|Title||A Method to Estimate the Chronic Health Impact of Air Pollutants in U.S. Residences|
|Publication Type||Journal Article|
|Year of Publication||2011|
|Authors||Jennifer M Logue, Phillip N Price, Max H Sherman, Brett C Singer|
|Journal||Environmental Health Perspectives|
|Keywords||air toxics, criteria pollutants, DALYs, exposure, impact assessment, indoor air pollutants, indoor air quality|
Background: Indoor air pollutants (IAPs) cause multiple health impacts. Prioritizing mitigation options that differentially impact individual pollutants and comparing IAPs to other environmental health hazards requires a common metric of harm.
Objectives: The objective was to demonstrate a methodology to quantify and compare health impacts from IAPs. The methodology is needed to assess population health impacts of large-scale initiatives – including energy efficiency upgrades and ventilation standards – that affect indoor air quality (IAQ).
Methods: Available disease incidence and disease impact models for specific pollutant-disease combinations were synthesized with data on measured concentrations to estimate the chronic heath impact, in Disability Adjusted Life Years (DALYs), due to inhalation of a subset of IAPs in U.S. residences. Model results were compared to independent estimates of DALYs lost due to disease.

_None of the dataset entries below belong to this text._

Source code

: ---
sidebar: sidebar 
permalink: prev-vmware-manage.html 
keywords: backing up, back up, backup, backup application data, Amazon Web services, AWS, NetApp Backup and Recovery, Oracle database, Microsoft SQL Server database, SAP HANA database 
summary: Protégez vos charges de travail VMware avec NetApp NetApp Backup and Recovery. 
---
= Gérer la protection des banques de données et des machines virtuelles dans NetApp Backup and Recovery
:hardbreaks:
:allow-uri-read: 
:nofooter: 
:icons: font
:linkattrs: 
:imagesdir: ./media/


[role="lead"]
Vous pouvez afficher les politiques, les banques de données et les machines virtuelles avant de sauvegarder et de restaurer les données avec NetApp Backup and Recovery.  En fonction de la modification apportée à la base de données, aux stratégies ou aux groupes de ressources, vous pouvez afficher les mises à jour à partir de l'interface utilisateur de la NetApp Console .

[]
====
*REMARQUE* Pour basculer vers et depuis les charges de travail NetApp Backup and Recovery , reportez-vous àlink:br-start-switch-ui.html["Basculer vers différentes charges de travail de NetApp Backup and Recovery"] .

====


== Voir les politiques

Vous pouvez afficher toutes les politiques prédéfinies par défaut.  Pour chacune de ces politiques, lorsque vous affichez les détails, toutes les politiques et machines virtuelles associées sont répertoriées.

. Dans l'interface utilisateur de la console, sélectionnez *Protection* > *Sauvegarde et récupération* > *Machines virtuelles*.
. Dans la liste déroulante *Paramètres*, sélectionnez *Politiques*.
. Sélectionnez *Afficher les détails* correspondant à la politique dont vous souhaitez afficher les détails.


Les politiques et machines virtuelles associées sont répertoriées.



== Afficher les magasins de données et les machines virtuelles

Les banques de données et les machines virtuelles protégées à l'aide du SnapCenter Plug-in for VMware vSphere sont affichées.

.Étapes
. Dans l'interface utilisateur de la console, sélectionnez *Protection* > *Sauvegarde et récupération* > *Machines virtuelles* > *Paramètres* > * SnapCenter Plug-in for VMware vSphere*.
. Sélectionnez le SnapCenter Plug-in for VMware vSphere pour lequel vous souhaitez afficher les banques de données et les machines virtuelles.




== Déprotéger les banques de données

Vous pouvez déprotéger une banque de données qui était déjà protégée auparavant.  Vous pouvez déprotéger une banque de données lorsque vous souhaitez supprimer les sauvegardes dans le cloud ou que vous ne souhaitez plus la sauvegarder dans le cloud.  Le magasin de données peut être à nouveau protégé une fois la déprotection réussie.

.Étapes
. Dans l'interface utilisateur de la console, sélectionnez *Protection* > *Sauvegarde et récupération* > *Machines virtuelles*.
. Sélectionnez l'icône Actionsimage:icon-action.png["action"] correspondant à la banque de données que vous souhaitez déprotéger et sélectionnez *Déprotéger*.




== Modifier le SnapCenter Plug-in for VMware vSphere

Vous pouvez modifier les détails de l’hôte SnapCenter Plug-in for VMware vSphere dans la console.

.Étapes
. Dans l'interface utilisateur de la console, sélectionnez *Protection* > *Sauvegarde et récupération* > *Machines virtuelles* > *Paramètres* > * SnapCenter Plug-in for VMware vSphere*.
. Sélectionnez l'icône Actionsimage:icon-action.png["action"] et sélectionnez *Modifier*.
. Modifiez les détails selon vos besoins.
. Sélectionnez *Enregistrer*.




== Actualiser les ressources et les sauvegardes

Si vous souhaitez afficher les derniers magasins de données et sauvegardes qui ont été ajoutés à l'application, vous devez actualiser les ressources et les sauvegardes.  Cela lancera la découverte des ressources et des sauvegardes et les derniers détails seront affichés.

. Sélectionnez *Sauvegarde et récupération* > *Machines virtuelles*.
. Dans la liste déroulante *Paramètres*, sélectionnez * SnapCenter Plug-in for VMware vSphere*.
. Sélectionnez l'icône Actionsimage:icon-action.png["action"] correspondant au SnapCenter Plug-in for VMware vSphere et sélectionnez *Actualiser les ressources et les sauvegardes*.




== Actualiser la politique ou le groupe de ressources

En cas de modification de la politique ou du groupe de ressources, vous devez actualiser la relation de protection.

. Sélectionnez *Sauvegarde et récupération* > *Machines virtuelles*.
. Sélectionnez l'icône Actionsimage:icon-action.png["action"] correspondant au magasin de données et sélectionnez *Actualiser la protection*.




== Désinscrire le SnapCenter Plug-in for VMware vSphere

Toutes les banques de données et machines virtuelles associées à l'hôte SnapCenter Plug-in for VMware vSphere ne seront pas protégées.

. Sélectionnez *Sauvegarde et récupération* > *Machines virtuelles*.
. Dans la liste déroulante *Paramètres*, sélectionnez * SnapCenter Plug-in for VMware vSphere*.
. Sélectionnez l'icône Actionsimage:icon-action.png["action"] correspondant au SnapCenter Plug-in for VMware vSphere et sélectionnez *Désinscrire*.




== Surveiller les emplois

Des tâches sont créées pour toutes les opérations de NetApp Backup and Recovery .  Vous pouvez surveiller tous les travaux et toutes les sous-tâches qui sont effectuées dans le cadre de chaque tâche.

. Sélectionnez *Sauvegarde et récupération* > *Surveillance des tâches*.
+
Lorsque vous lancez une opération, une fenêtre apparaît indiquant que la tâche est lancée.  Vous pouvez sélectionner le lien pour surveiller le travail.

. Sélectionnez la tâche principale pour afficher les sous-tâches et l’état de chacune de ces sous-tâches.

Results: PM2.5, acrolein, and formaldehyde accounted for the vast majority of DALY losses caused by IAPs considered in this analysis, with impacts on par or greater than estimates for secondhand tobacco smoke and radon. Confidence intervals of DALYs lost derived from epidemiology-based response functions are tighter than those derived from toxicology-based, inter-species extrapolations. Statistics on disease incidence in the US indicate that the upper-bound confidence interval for aggregate IAP harm is implausibly high.
Conclusions: The demonstrated approach may be used to assess regional and national initiatives that impact IAQ at the population level. Cumulative health impacts from inhalation in U.S. residences of the IAPs assessed in this study are estimated at 400—1100 DALYs annually per 100,000 people.